Front End Alignment...
#1
Front End Alignment...
I was told by someone that I could do this myself... Is this true? If so how because my car always veers off to the left and I have to hold the wheel just a tad to the right to keep it going straight...
#2
Re: Front End Alignment...
do it old school style, tie a fishing line all the way around all 4 tires, at an even height and put the wheel strait and you can see how much it will be off, then tighten the tie rod ends till the gap between string and tire is filled. not the best allingment tool but it worked for me.
#3
Re: Front End Alignment...
I don't think you can do a front end alignment yourself unless you have an alignment rack at home
unless your friend is suggesting you try some Flintstone style amnesia cure to re-align your front end
unless your friend is suggesting you try some Flintstone style amnesia cure to re-align your front end
#4
Re: Front End Alignment...
Is there any abnormal tire wear ? If not, you might want to try to rotate your tires from front to rear if it has been a while. It may just be some tire pull, I have worked at several dealerships and a lot of times thats all it is.
#5
Re: Front End Alignment...
Originally Posted by gabeg94z
do it old school style, tie a fishing line all the way around all 4 tires, at an even height and put the wheel strait and you can see how much it will be off, then tighten the tie rod ends till the gap between string and tire is filled. not the best allingment tool but it worked for me.
#8
Re: Front End Alignment...
Originally Posted by Kataklysm
don't try to align it yourself, it'll take forever and never be perfect.
If you care about your car, your tires and the way your car drives, I'd let a shop do that. 50-70 bucks well spent.
TS
#10
Re: Front End Alignment...
FWIW, the firestone by where i am has a 1 time alignment for 60 bucks...or lifetime alignments for 129...i went ahead and got the lifetime one. cant beat the price, itll pay for itself after the next time i go in. and the lady said i could go in as much as i wanted, everyday i can get an alignment, if i so choose
#11
Re: Front End Alignment...
Originally Posted by red96taA4
FWIW, the firestone by where i am has a 1 time alignment for 60 bucks...or lifetime alignments for 129...i went ahead and got the lifetime one. cant beat the price, itll pay for itself after the next time i go in. and the lady said i could go in as much as i wanted, everyday i can get an alignment, if i so choose
#14
Re: Front End Alignment...
I don't think you can do a front end alignment yourself unless you have an alignment rack at home
don't try to align it yourself, it'll take forever and never be perfect.
Ditto that.
If you care about your car, your tires and the way your car drives, I'd let a shop do that. 50-70 bucks well spent.
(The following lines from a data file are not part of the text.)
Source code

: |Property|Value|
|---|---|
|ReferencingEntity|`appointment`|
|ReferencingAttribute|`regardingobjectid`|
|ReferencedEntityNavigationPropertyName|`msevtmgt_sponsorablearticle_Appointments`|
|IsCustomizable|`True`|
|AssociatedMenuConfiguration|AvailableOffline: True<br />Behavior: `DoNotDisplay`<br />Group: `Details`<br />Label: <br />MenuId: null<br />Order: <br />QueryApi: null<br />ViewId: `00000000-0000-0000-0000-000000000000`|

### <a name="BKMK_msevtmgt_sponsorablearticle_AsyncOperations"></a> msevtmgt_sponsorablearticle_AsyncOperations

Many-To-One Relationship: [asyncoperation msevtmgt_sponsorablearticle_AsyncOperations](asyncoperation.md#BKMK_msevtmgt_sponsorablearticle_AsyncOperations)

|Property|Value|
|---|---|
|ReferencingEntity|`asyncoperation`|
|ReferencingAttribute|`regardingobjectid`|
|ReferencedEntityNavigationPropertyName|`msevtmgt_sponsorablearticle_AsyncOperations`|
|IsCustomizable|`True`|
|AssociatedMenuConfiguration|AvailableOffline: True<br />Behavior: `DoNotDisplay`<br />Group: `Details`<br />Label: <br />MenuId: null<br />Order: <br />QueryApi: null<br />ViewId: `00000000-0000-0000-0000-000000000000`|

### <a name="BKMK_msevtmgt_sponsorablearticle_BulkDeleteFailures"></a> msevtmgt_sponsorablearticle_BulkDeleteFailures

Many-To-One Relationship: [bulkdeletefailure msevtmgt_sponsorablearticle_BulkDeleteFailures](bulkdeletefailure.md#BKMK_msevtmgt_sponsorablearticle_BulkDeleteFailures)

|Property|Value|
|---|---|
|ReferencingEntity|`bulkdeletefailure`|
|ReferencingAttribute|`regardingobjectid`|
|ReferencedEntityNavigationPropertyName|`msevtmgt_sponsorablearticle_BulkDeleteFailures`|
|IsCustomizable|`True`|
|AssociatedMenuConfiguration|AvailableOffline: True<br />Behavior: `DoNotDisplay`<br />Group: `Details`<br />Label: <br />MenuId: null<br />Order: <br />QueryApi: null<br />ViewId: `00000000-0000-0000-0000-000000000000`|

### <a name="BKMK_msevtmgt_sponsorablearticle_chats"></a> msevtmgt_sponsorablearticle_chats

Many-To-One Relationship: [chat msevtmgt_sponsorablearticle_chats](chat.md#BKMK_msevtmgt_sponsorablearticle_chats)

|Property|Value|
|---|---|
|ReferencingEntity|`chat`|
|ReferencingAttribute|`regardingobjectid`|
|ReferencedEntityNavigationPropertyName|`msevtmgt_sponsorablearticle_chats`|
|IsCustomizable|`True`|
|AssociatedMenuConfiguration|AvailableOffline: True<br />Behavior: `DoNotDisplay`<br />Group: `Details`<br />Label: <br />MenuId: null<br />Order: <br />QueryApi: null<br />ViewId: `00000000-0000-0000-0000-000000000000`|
If you care about your car, your tires and the way your car drives, I'd let a shop do that. 50-70 bucks well spent.
Let me stress the part about where you want them. Once you have some understanding about alignment you may find that there's plenty of reason for not keeping it set to the factory's preferred settings. Maybe not even within the factory ranges. Very few shops will do that for you, the most common exception being that you're a personal friend of the alignment tech and he knows that you understand what you're after.
It is NOT computerized rocket science (the fancy machines mostly make it do-able in a length of time that's profitable for the shop, part of which comes from not having the tech having to stop wrenching on the adjustments and remeasure/redo the math to see where his settings are).
Yes, it will take you longer, though the time difference may not be all that much after you add travel time to and from the shop plus time spent in the waiting room before the car is driven onto the rack. But there are at least 3 separate write-ups on DIY alignment that I know of just OTOMH. Four, if you count the one in a recent issue of Hot Rod Magazine.
A word about cost. Over the roughly 25 years that I've been doing my own alignments I have barely $30 tied up in equipment that I didn't already have for other reasons. A flat concrete driveway, a carpenter's combination square with a little bubble level in it, a small scale that reads to 1/64" and 0.01" (it's do-able if it only reads to 1/32"), four jackstands, and two lengths of string) was all I used for many years, and I've never had any unusual tire wear. The homebuilt caster-camber gauge that I'm using now works with a dial indicator and is good within plus or minus 0.02* or so.
Norm
Last edited by Norm Peterson; 01-24-2005 at 06:41 AM.